## Extracted data entries
-*-*-

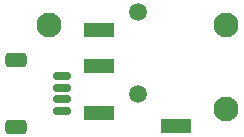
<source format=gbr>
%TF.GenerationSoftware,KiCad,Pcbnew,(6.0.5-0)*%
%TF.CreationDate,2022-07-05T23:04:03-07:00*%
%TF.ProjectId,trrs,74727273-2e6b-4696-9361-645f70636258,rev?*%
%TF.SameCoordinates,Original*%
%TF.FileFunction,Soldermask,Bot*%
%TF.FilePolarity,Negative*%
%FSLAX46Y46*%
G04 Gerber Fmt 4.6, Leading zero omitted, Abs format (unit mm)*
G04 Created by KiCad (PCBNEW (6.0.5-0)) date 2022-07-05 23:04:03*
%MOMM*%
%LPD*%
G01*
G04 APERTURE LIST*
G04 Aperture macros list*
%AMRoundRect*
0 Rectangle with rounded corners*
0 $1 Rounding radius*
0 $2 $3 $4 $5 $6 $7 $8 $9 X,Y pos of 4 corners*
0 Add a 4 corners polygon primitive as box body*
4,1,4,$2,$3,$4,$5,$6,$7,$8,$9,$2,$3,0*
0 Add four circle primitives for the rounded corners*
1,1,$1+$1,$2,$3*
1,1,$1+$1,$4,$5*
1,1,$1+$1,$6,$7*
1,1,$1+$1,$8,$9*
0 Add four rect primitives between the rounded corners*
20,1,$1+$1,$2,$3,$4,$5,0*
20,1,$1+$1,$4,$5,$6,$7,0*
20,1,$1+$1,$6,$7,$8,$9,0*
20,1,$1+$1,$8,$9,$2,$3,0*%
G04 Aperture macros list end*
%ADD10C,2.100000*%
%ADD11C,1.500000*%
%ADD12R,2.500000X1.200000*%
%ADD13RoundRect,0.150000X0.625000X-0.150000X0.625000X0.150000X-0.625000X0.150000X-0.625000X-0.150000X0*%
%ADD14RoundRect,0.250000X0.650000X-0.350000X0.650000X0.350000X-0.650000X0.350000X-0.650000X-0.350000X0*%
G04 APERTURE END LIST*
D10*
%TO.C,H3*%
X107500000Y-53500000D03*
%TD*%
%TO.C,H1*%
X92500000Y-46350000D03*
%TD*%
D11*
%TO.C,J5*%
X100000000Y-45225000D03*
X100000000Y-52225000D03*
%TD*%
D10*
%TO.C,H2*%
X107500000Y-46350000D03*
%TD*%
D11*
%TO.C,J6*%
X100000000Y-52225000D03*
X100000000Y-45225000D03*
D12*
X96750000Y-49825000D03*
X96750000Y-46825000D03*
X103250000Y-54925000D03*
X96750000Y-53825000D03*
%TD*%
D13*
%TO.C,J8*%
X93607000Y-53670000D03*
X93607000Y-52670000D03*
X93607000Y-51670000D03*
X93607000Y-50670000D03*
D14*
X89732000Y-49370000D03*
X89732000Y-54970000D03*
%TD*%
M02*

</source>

-*-*-

## Exercise
Only the lines containing the string "corners" are needed; pull them out of the records.

## Result of this task
0 Rectangle with rounded corners*
0 $2 $3 $4 $5 $6 $7 $8 $9 X,Y pos of 4 corners*
0 Add a 4 corners polygon primitive as box body*
0 Add four circle primitives for the rounded corners*
0 Add four rect primitives between the rounded corners*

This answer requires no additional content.